Tuesday, September 17, 2013

Getting to 3.2% in Fracking

The New York Times today reported potentially encouraging news from a collaborative study out of the University of Texas:  methane leakage rates from hydraulically fractured shale gas wells might be lower than previously estimated EPA rates.  The study emerged from a combined effort of gas companies, the Environmental Defense Fund, an independent Scientific Advisory Panel, and academics.  It finds that methane emissions from the flowback process--when hydraulic fracturing fluid and some gas (methane) flows back out of the well--range from 0.1 Mg to 17 Mg (with a mean of 1.7 Mg of methane released and "75% confidence bounds of 0.67-3.3 Mg"), as compared to previous EPA estimates of an average of 81 Mg per flowback event.  Emissions from pumps and other equipment at well sites, on the other hand, are "comparable to and higher than" EPA estimates.  In total, methane emissions from activities at the wellhead might represent "0.42% of gross gas production."  These findings are important because organizations like EDF believe that methane leakage rates from the rapidly-growing shale gas resource must be 3.2% or lower for gas to provide a climate advantage over new coal-fired power plants. 

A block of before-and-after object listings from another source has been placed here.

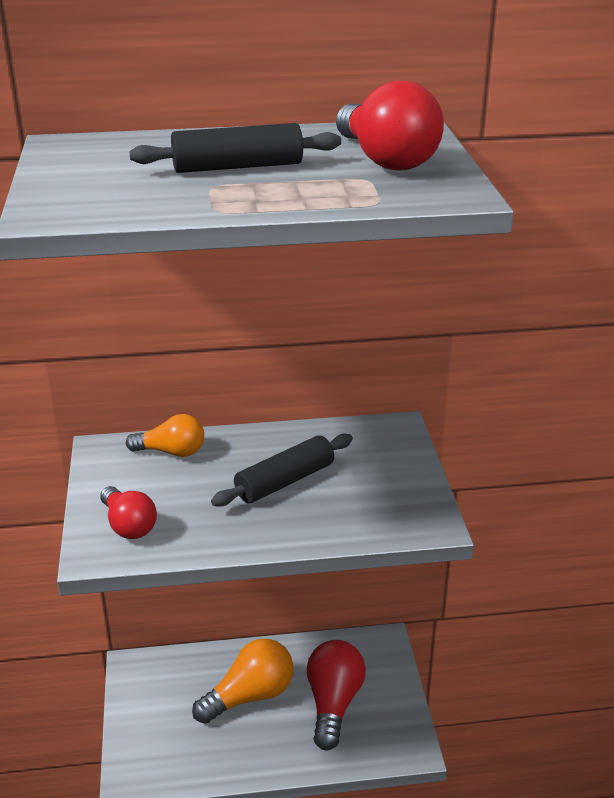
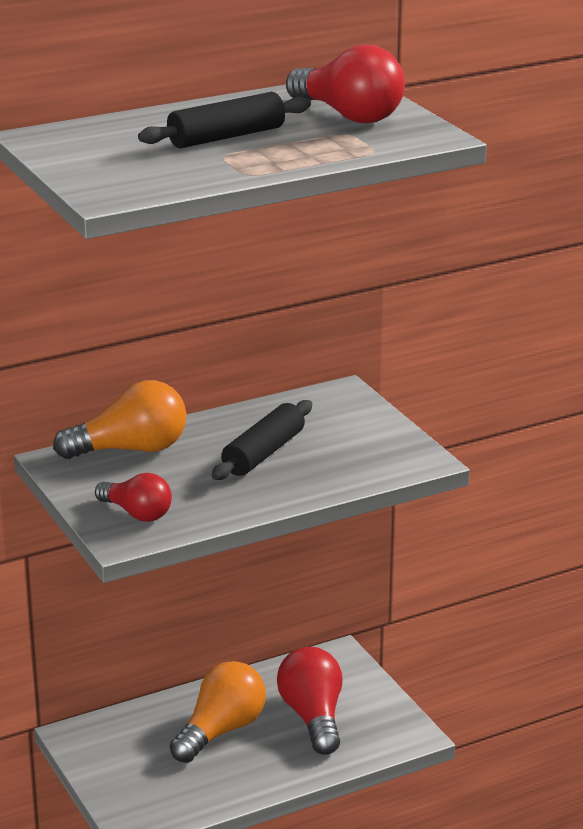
camera: 20 degrees left, 5 degrees down
orange light bulb [126,414,204,457] -> orange light bulb [53,380,186,459], size x1.56

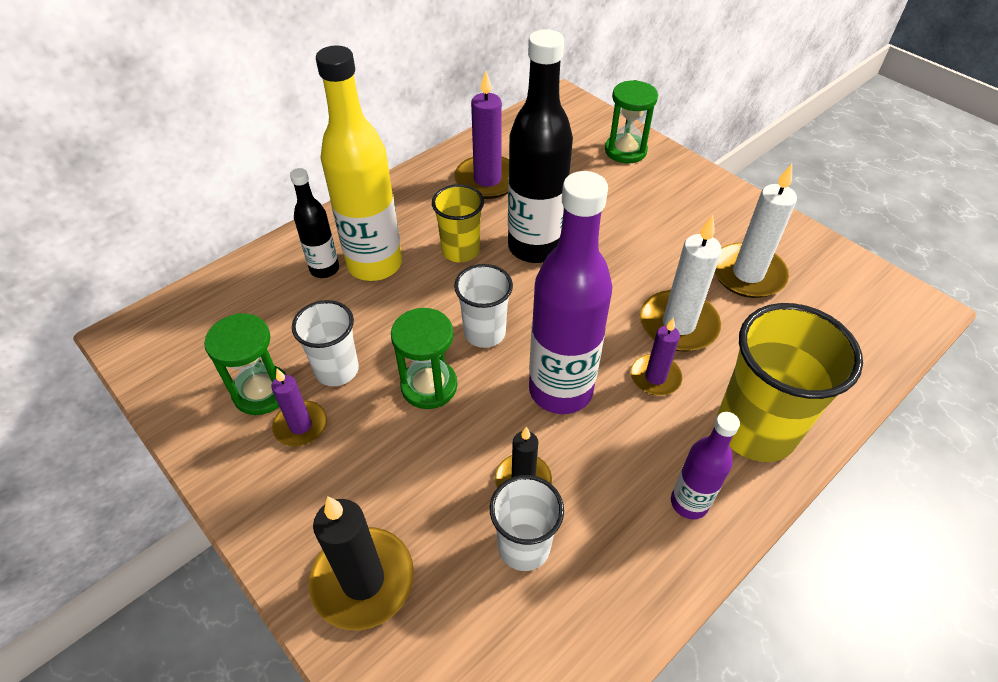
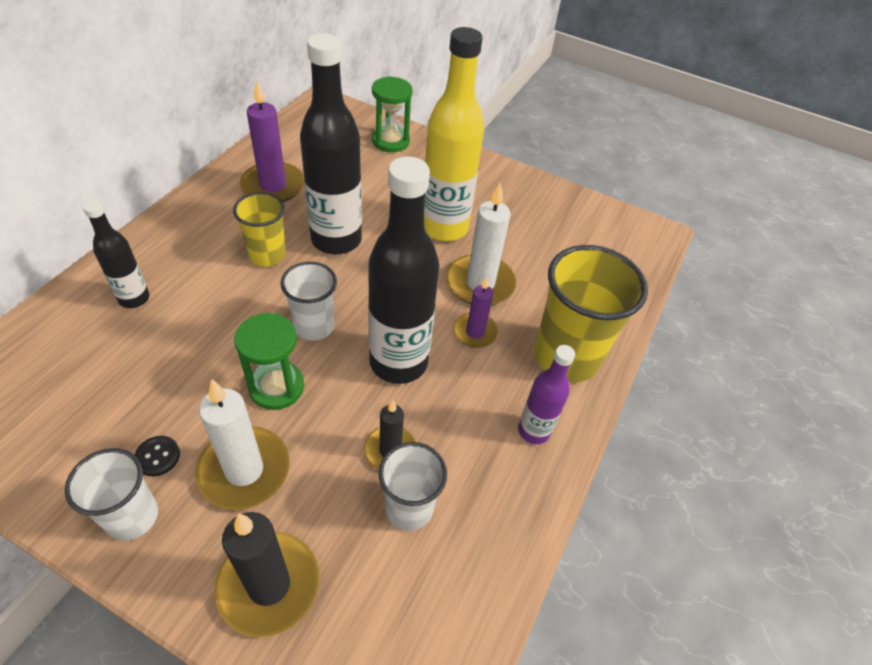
camera: 25 degrees left, 0 degrees up
green hourglass [204,313,286,415] -> none
purple candle [271,369,327,447] -> black button [134,436,180,476]
white cup [292,300,359,386] -> white cup moved to [65,448,158,541]
yellow bottle [316,45,402,281] -> yellow bottle moved to [424,27,484,241]
purple bottle [529,171,612,414] -> black bottle [368,157,440,384]
white candle [715,164,797,298] -> white candle moved to [195,379,289,510]

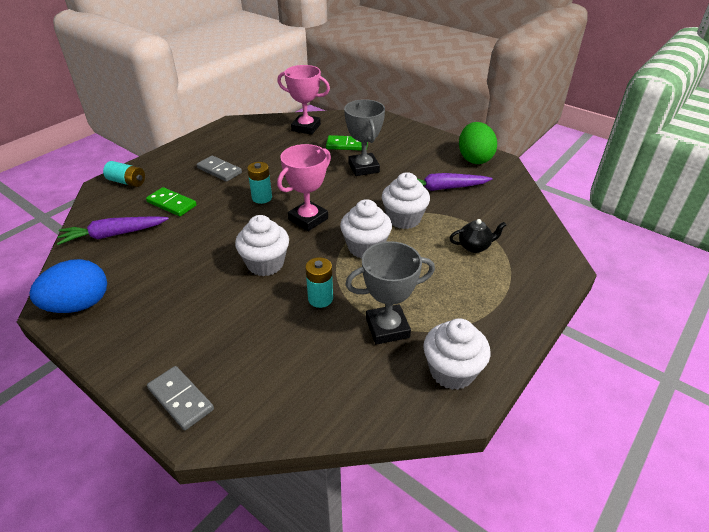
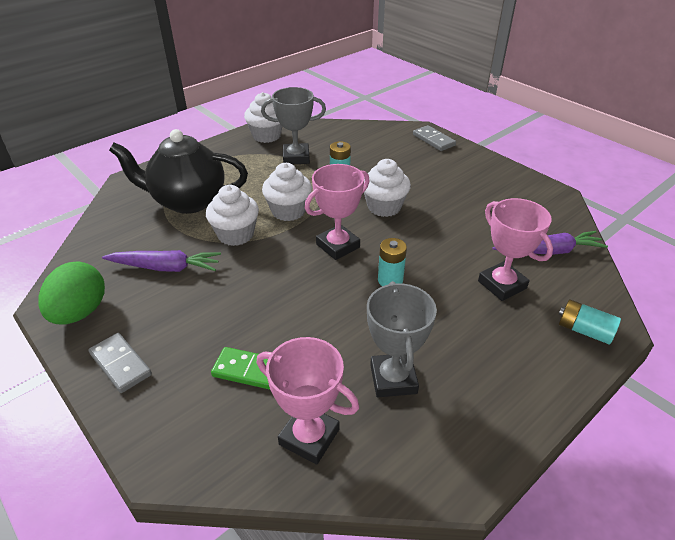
camera: 170 degrees left, 0 degrees up
blue egg [29,259,107,313] -> none
green domino [146,187,197,216] -> pink trophy [478,198,553,301]
grey domino [197,155,242,182] -> grey domino moved to [88,333,152,393]
grey trophy [344,99,385,176] -> grey trophy moved to [367,281,437,397]
black teapot [450,219,506,253] -> black teapot [109,129,248,214], size x2.42

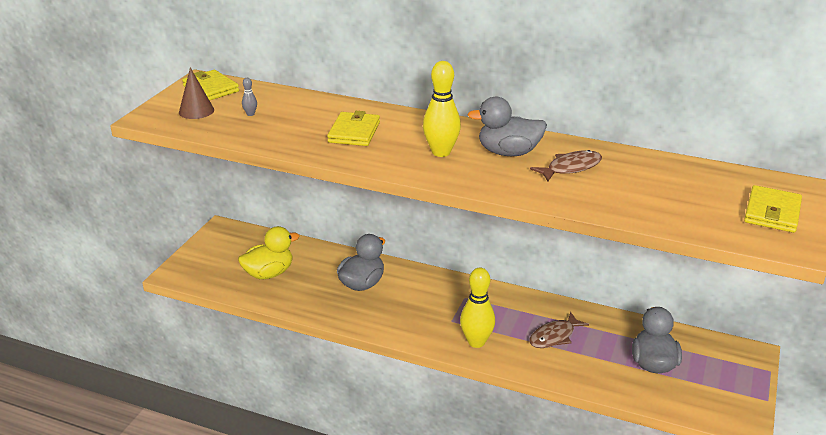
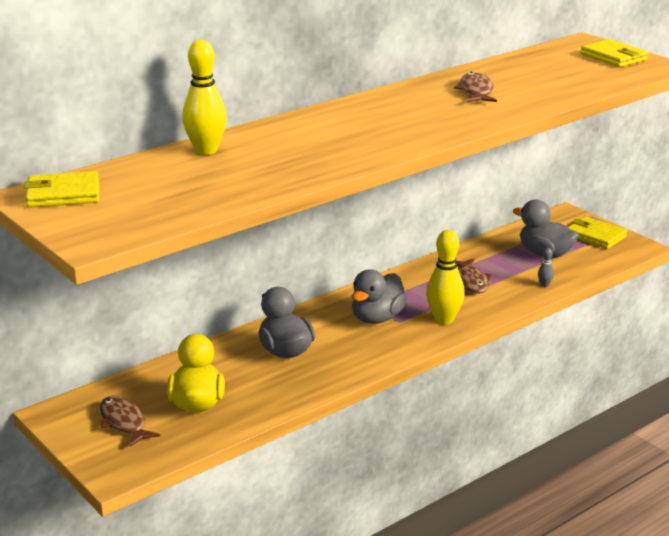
camera: 60 degrees left, 5 degrees down
brown cone [179,68,214,119] -> none
grey bowling pin [242,78,257,116] -> grey bowling pin moved to [538,248,554,287]
yellow wallet [327,111,380,146] -> yellow wallet moved to [568,216,627,249]
yellow bowling pin [423,61,461,157] -> yellow bowling pin moved to [182,40,227,155]
grey duck [467,97,547,156] -> grey duck moved to [352,269,407,324]
none -> brown fish [100,396,160,447]

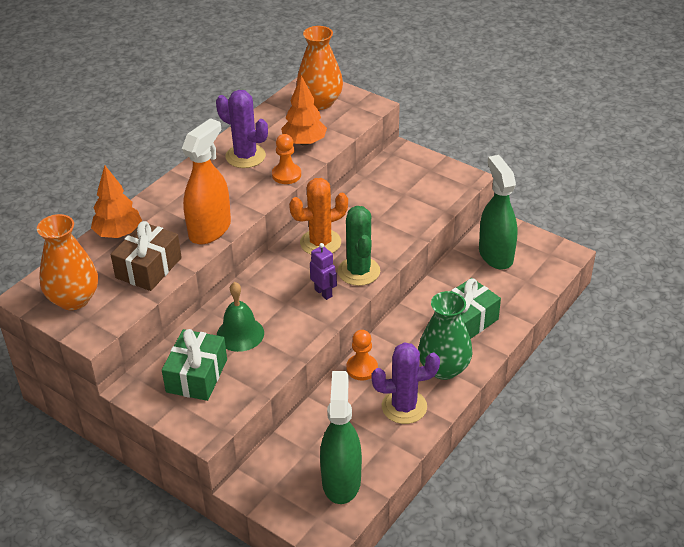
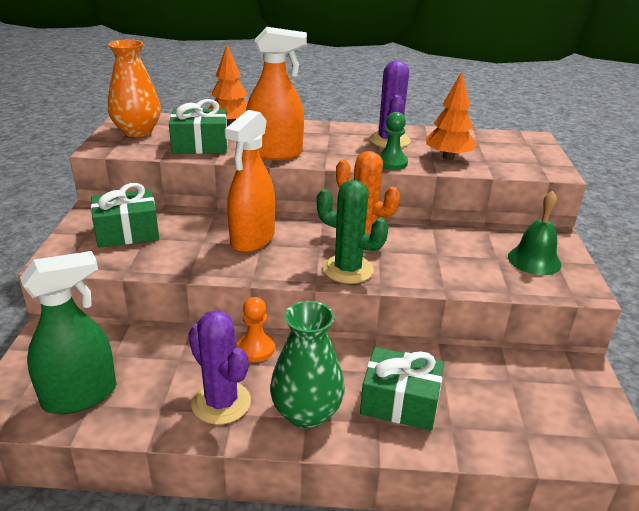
camera: 55 degrees right, 10 degrees down
brown gift [110,221,182,291] -> green gift [169,99,228,154]
green bell [217,282,264,352] -> green bell moved to [508,191,561,275]
orange pawn [272,134,301,184] -> green pawn [378,112,408,170]
orange vase [297,26,343,110] -> none
purple robot [310,243,337,300] -> none
green cactus [338,206,380,286] -> green cactus turned 75 degrees clockwise [317,180,388,284]
green spray bottle [479,155,517,270] -> none
none -> orange spray bottle [224,110,275,253]

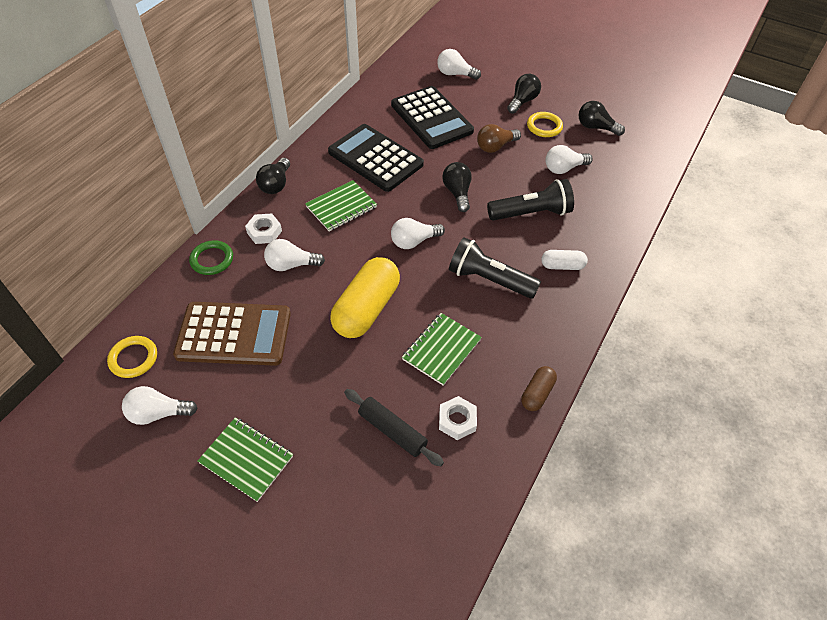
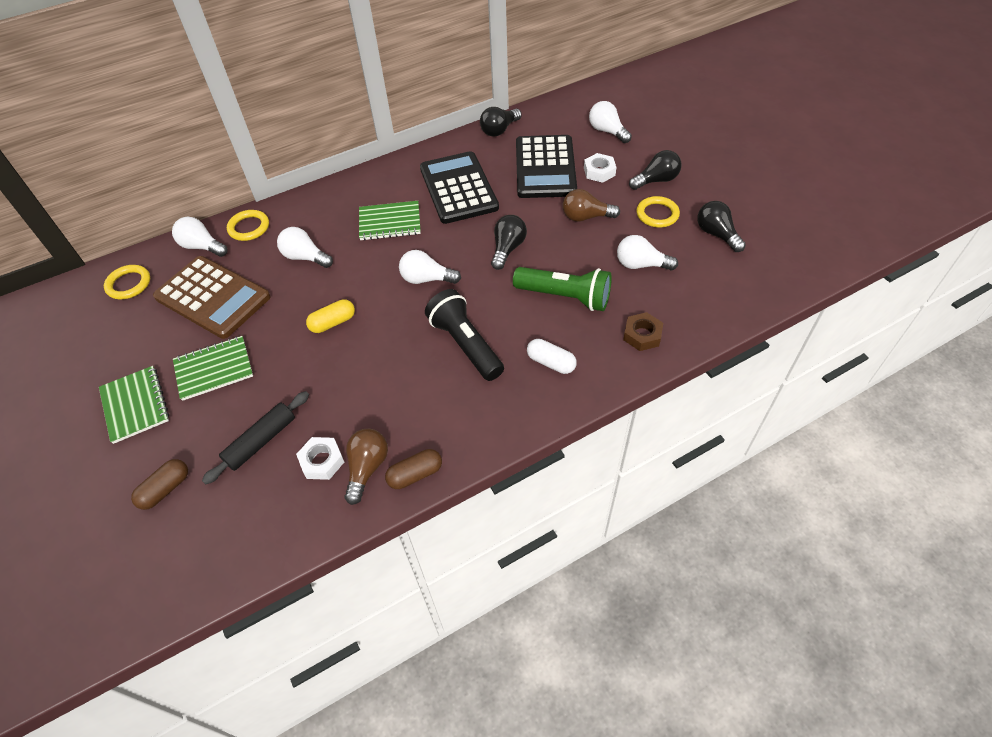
camera: 35 degrees right, 0 degrees up
white light bulb [122,386,198,425] -> white light bulb moved to [172,217,227,257]
green ring [189,240,233,275] -> yellow ring [227,210,269,241]
white nut [245,213,282,244] -> white nut moved to [584,153,617,183]
black light bulb [256,158,290,194] -> black light bulb moved to [480,107,522,137]
yellow capsule [330,257,400,338] -> yellow capsule [306,299,355,333], size x0.50
black rolling pin [344,389,444,466] -> black rolling pin turned 60 degrees clockwise [202,391,309,484]
green notebook [402,313,482,386] -> green notebook moved to [173,336,253,401]
black flashlight [487,179,574,221] -> green flashlight [513,267,612,311]
none -> brown capsule [131,459,188,510]
none -> brown light bulb [344,429,388,505]
none -> brown nut [623,312,663,351]

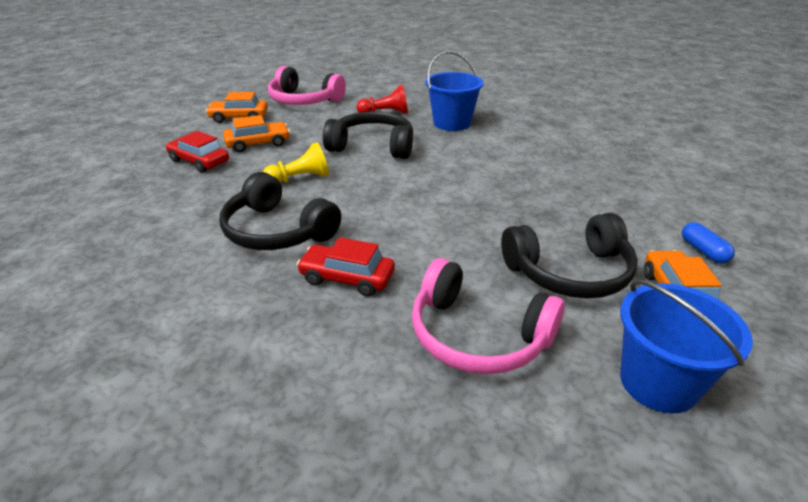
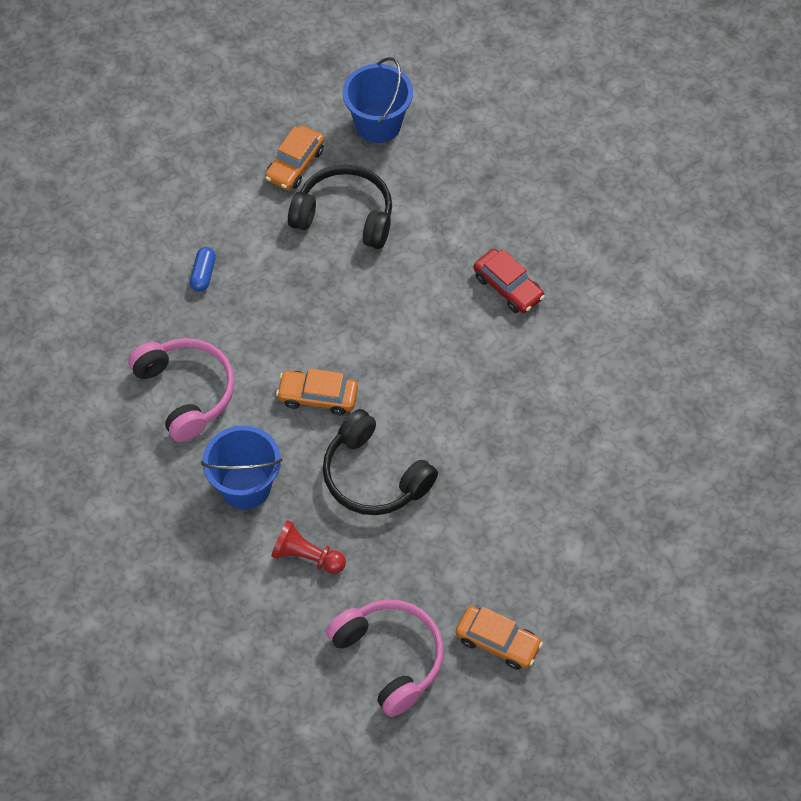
camera: 150 degrees left, 25 degrees up
red car [166,131,229,173] -> none
black headphones [220,172,341,250] -> none
orange car [223,115,290,152] -> orange car moved to [276,368,358,415]
yellow pawn [263,142,329,183] -> none
pink headphones [412,258,565,374] -> pink headphones moved to [128,338,235,442]
blue capsule [682,222,735,264] -> blue capsule moved to [190,247,216,292]

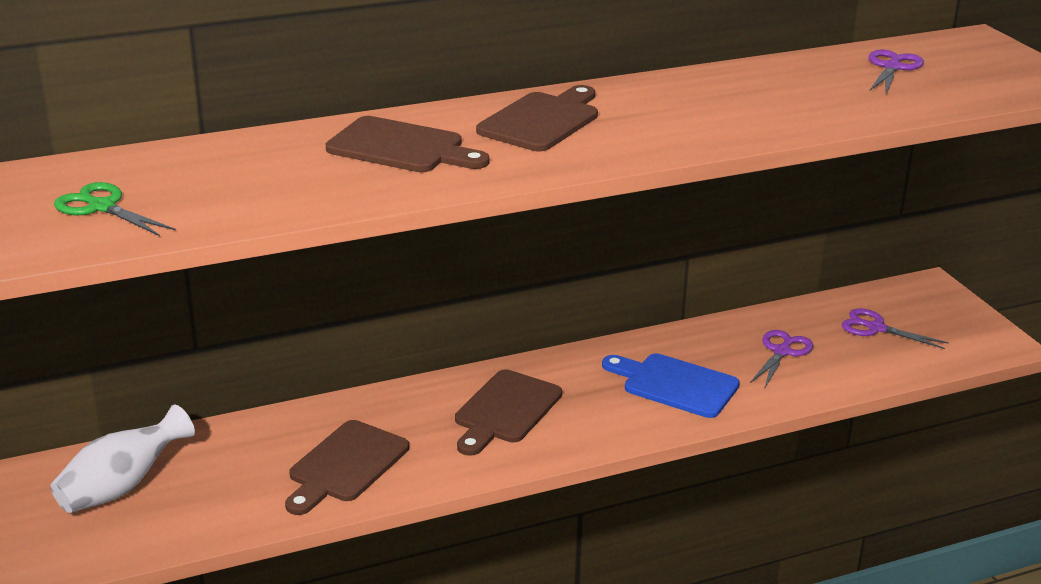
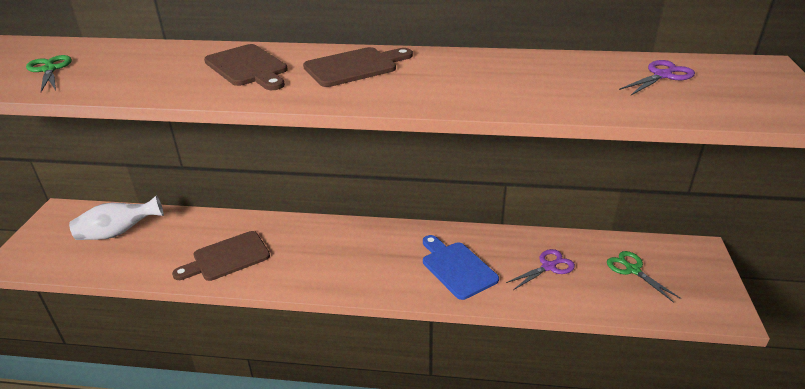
camera: 30 degrees right, 5 degrees up
brown cutting board [455,369,562,456] -> none
purple scissors [842,308,949,349] -> green scissors [607,251,681,303]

But we are not out of the weeds yet.  This EDF, university, and industry-led study is only one of approximately 16 studies planned to be published in academic journals by 2014, and the study only addresses leakage at the wellhead.  The amount of methane leakage through the entire natural gas system, from production to "gathering & processing, long distance transmission & storage, local distribution, and transportation," is still a murky number.

In addition to lacking definitive evidence that system-wide methane leakage is below 3.2%, we also must understand the limitations of the wellhead study.  The study makes excellent progress within the methane leakage debate because it measures actual leakage rates from "150 production sites, 27 well completion flowbacks, 9 well unloadings, and 4 workovers," including 489 hydraulically fractured wells in several regions.   But as with any study that must rely on industry cooperation to access data, there is a concern that the researchers measured industry best practices.  It is possible, in other words, that the industry actors most willing to participate in the study were those that already used the best methane capture technology and practices and were least worried about the results.  Indeed, the study notes that the "dataset is designed to be representative of the participating companies' activities and practices, but not necessarily all activities and practices."

It is not yet clear that the EPA-estimated 25,000 wells fractured or refractured each year use methane capture practices as beneficial as the 489 hydraulically fractured wells in the study.  The authors of the Texas-led study indicate that "[m]ultiple methods were used to minimize the potential for bias in the sample set," and they provide a detailed appendix of the study scope and method.  The appendix indicates that "[r]epresentative sampling was believed to be achieved by: [s]electing a large number of companies, [s]electing a range of geographic areas to sample," and "[s]electing [a] minimum number of sampling targets in each area." But the appendix shows that the nine mid-size and large companies that participated in the study "account for almost 12% of all U.S. gas wells," "16% of gross gas production," and "almost half of the new well completions." Although this represents a sizeable chunk of industry, it might also represent the most cooperative and progressive chunk.   There is some indication that not all companies are amenable to the types of methane capture practices used by these companies.  The American Petroleum Institute has complained about the costs of new EPA Clean Air Act rules that will require methane capture or flaring (burning off of gas) similar to the practices used at the 489 wells studied by the University of Texas team.  It worries that the "reduced emissions completion" (REC) technologies necessary to achieve this capture rate will not be available in the numbers needed and will slow down drilling and fracturing. 

We also need to think about the broader climate impacts of gas, as noted by Patrick Parenteau & Abigail Barnes and others. Although we know that the displacement of coal with gas has benefits far beyond (apparent) greenhouse gas reductions, there is the broader threat of what the Natural Resources Defense Council calls a "fossil fuel lock-in" (link is to video archives of a National Research Council presentation by Kate Sinding of NRDC).  The existence of abundant, cheap natural gas threatens to distract us from implementing energy efficiency and renewable energy projects at a rapid rate.  MIT researchers have noted that the focus on gas slows down and in some cases stops innovation in areas like carbon capture and sequestration, and the International Energy Agency reminds us that gas is not enough to meet climate goals like stabilizing global temperature rise to 2 degrees Celsius.  To make real progress on climate issues, we must rapidly invest in fossil fuel alternatives while continuing to achieve systemwide reductions in methane leakage from gas operations.